# people leaving aquariums at my doorstep!?!



## russell (Dec 7, 2004)

i came home yesterday to the second aquarium that i have found left at my doorstep. the first one was a 75 gallon with an oriental painted stand, this last one is a 55 gallon tank only. i figured out the first one, someone had a sign on it that said free to anyone, and one of my buddies grabbed it for me. i asked around, and can't find who gave me this last one. it's helarious. i wish people would have done this before i had 8 aquariums.


----------



## SimplyOrange (Oct 5, 2007)

lol. merry xmas. that's pretty nice of them to deliver a free tank.


----------



## kwc1974 (Jan 4, 2006)

wish someone would leave an ADA 120 with stand (gunmetal gray) at my front door


damn...not there. I'd be happy with just some lily pipes


Still not there. Oh well
Congrads on the free tanks, though it sounds like you did not need them.

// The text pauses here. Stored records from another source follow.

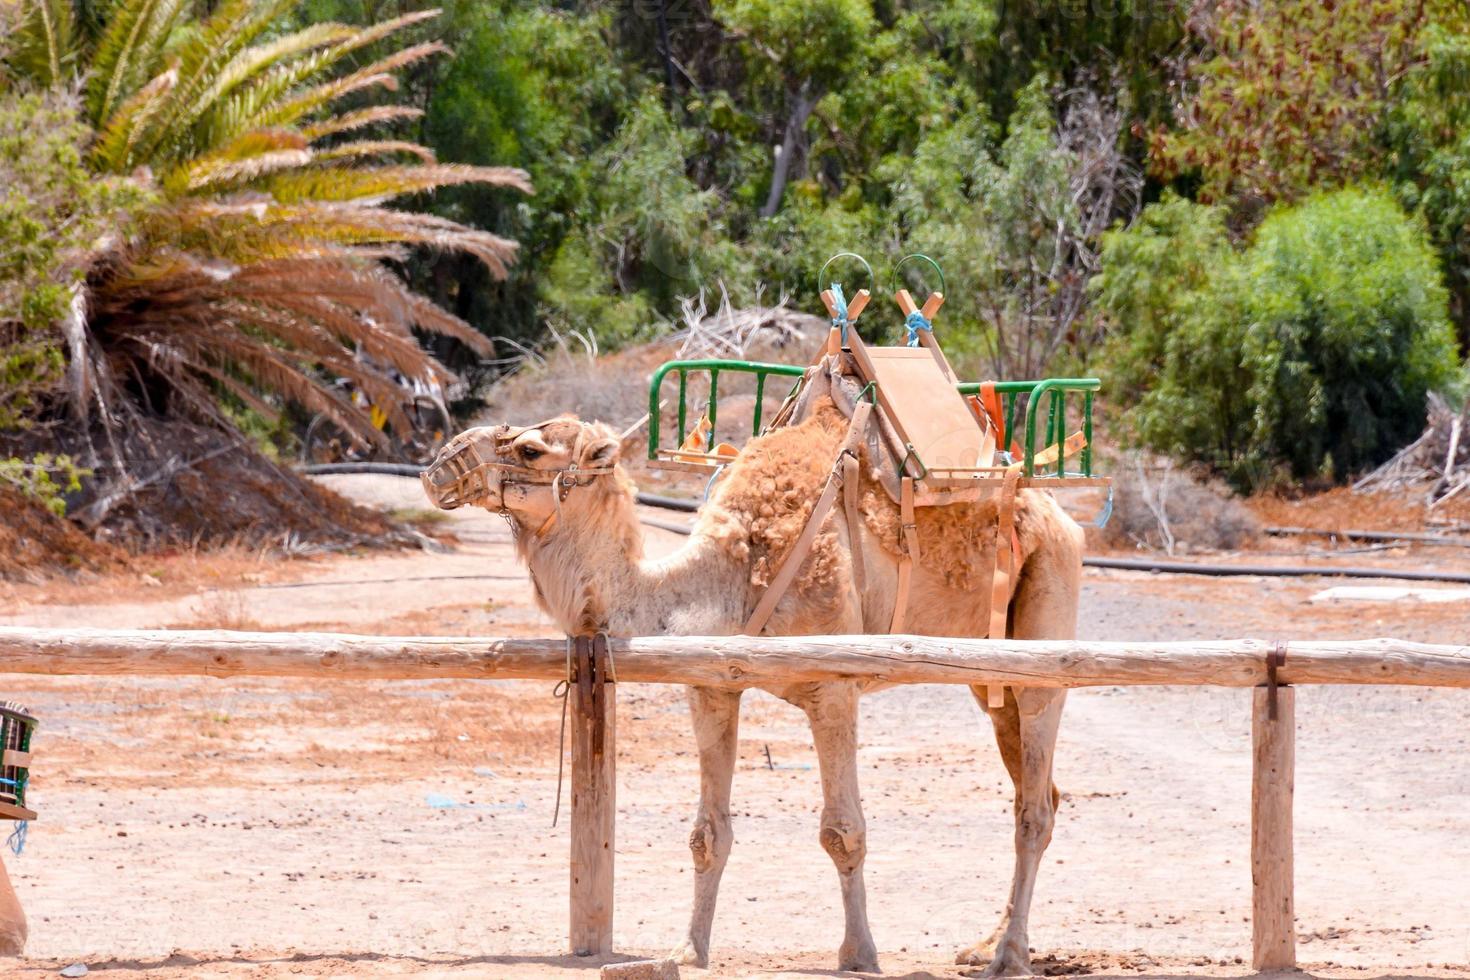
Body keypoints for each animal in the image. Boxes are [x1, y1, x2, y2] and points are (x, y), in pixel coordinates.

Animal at [420, 387, 1087, 975]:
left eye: (531, 449)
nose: (438, 467)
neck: (731, 576)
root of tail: (1063, 518)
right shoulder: (712, 686)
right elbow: (707, 834)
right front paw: (688, 951)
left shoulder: (832, 686)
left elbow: (842, 832)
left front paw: (859, 955)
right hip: (988, 675)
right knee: (1042, 792)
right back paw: (987, 943)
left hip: (1046, 617)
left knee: (1034, 804)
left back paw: (1007, 957)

I think my wife would kill me if that happened to me


----------



## mikenas102 (Feb 8, 2006)

If it's going to be in your way you can leave the 75 gal and the stand on my doorstep.


----------



## Jessie (Apr 23, 2007)

If another shows up, please leave a sign on your door that says "Take to Jessie, Denver, Colorado" I'll gladly take care of this issue for you


----------



## russell (Dec 7, 2004)

lol!

ya, you can't be picky when it's free stuff. they are both in my garage still. i have no idea what im gonna do with them.


----------



## gotcheaprice (Sep 4, 2007)

Send it to me!
I'll take the 75 gallon please


----------



## Revernance (Aug 20, 2007)

lol that's the most random thing ever. why, where huh i'm really confused. but funny story.


----------



## Will Hayward (Sep 2, 2007)

** Goes to check front steps **




Darn.


----------